[TASK BRIEF]: Would you count the lines in the entries below that contain "пандемии"? Reply with the number only.

[INPUT DATA]:
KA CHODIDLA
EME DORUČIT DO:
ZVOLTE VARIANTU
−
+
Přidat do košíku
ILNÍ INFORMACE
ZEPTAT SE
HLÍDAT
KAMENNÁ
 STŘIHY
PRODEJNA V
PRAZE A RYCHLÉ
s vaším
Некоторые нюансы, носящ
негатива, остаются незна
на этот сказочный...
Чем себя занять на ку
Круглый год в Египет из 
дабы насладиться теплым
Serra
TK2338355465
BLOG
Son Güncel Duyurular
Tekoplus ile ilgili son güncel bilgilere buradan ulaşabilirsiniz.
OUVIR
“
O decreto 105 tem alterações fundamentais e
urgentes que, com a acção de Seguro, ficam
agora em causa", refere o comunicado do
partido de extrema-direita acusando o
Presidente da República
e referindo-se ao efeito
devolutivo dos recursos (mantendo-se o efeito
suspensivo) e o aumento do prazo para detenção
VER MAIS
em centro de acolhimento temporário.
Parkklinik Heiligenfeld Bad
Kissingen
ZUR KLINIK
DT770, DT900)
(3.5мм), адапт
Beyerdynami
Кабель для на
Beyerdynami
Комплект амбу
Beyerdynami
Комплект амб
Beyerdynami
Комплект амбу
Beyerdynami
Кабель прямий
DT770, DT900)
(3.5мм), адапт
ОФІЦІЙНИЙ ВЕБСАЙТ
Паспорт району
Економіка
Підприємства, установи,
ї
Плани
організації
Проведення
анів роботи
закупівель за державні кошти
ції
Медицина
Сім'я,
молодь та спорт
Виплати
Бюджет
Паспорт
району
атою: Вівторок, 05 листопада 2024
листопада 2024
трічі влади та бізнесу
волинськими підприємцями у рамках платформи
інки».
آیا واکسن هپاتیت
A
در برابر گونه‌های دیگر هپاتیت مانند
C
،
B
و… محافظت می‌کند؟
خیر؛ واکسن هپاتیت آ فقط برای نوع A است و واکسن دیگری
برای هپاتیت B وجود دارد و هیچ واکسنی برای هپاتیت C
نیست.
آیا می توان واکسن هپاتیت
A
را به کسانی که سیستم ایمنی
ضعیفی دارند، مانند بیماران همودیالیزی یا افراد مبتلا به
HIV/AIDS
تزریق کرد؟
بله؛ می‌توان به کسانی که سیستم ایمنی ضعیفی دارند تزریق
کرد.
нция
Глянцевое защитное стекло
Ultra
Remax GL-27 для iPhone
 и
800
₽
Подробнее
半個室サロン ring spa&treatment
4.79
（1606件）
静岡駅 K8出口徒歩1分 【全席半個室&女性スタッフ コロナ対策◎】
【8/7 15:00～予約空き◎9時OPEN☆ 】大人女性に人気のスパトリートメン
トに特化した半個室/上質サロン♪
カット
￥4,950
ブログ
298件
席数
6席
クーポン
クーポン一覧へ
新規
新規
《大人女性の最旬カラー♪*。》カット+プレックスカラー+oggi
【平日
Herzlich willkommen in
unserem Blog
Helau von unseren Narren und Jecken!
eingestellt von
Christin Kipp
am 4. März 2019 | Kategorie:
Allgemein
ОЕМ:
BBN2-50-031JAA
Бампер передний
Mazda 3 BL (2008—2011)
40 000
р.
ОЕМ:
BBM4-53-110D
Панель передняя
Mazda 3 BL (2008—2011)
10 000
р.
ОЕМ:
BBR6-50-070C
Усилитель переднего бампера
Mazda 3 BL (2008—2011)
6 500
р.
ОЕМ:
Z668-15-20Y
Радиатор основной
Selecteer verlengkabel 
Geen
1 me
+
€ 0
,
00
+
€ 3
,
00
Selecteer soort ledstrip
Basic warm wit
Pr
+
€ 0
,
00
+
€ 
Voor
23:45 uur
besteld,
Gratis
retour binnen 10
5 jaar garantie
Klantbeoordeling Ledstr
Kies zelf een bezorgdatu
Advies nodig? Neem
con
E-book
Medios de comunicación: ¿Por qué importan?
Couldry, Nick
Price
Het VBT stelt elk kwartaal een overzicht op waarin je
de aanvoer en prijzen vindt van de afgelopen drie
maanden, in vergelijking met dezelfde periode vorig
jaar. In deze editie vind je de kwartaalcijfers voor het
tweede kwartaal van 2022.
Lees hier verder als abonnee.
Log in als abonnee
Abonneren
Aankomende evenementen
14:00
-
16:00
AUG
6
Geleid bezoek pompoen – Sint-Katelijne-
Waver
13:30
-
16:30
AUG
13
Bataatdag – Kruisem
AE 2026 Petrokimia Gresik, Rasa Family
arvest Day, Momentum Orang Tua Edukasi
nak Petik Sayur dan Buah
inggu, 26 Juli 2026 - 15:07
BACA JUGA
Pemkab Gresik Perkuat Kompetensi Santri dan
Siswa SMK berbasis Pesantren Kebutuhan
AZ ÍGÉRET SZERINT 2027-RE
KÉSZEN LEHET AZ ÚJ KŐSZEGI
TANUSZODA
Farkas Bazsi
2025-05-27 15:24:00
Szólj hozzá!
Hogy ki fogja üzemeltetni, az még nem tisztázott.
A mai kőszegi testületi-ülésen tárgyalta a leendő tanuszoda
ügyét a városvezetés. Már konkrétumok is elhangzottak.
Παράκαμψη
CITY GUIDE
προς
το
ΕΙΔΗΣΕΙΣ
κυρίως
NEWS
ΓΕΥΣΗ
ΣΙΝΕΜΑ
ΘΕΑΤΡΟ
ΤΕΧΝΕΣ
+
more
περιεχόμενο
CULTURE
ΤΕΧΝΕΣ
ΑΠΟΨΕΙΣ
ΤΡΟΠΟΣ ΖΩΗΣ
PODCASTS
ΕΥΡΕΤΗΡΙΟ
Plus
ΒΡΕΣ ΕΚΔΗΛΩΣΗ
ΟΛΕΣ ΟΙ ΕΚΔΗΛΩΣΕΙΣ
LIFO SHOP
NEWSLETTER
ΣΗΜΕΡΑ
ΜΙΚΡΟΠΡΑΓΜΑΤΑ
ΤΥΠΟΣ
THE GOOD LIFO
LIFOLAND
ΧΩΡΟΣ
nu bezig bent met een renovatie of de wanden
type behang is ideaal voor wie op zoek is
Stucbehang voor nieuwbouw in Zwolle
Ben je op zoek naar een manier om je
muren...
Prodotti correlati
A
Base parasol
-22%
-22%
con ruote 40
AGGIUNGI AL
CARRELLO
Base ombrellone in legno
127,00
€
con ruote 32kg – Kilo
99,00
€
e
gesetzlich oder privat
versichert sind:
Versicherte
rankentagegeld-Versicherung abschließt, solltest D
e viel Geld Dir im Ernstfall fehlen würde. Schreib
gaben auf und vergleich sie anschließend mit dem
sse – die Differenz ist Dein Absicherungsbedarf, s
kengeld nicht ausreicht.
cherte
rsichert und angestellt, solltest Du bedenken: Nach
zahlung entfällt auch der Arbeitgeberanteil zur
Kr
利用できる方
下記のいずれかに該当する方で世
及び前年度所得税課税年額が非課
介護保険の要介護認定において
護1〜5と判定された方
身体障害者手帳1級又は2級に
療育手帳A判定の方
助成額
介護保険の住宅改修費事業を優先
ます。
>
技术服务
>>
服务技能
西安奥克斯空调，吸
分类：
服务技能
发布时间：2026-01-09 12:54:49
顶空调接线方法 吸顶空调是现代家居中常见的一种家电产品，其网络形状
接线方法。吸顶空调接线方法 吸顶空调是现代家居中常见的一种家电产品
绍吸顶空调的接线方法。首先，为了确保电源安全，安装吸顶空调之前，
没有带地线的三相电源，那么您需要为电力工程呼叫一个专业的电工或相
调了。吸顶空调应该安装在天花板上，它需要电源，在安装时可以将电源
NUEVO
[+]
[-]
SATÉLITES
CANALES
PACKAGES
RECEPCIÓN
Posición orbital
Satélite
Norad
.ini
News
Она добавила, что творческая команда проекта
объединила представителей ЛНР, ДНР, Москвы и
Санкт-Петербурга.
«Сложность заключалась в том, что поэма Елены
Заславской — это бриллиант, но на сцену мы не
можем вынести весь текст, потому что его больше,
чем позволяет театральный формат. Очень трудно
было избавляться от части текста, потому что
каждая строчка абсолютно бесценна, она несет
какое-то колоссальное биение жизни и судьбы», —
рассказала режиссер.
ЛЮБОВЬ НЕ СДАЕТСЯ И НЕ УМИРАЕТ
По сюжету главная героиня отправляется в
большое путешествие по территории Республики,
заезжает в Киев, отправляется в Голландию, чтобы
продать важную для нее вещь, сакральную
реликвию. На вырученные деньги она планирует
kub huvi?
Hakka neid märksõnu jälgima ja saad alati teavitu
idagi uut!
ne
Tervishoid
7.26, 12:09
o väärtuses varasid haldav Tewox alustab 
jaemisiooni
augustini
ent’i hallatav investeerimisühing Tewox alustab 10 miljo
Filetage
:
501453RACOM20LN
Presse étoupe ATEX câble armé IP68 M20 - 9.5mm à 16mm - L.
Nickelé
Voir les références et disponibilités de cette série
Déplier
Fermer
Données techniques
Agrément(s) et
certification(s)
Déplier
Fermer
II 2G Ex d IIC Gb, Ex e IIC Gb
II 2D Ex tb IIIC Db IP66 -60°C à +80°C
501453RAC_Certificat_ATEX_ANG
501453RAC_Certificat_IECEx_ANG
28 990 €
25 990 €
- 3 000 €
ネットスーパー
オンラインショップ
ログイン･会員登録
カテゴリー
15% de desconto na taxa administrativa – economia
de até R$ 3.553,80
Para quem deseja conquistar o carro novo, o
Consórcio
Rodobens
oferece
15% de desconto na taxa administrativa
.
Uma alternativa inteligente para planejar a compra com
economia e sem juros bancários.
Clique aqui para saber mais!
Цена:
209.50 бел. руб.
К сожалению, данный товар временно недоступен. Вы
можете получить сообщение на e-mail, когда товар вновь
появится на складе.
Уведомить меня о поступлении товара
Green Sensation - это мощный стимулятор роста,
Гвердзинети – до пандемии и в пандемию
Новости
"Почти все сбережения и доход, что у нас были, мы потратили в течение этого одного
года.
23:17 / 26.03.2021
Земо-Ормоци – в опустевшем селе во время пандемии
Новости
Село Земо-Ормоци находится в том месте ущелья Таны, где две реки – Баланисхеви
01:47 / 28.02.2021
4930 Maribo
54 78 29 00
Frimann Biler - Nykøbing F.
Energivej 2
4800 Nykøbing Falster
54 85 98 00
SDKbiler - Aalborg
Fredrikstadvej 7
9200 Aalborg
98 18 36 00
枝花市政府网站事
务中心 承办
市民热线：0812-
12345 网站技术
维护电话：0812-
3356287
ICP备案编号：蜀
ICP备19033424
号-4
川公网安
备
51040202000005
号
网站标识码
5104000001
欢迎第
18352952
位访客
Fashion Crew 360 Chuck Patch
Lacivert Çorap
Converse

[THE ANSWER]: 2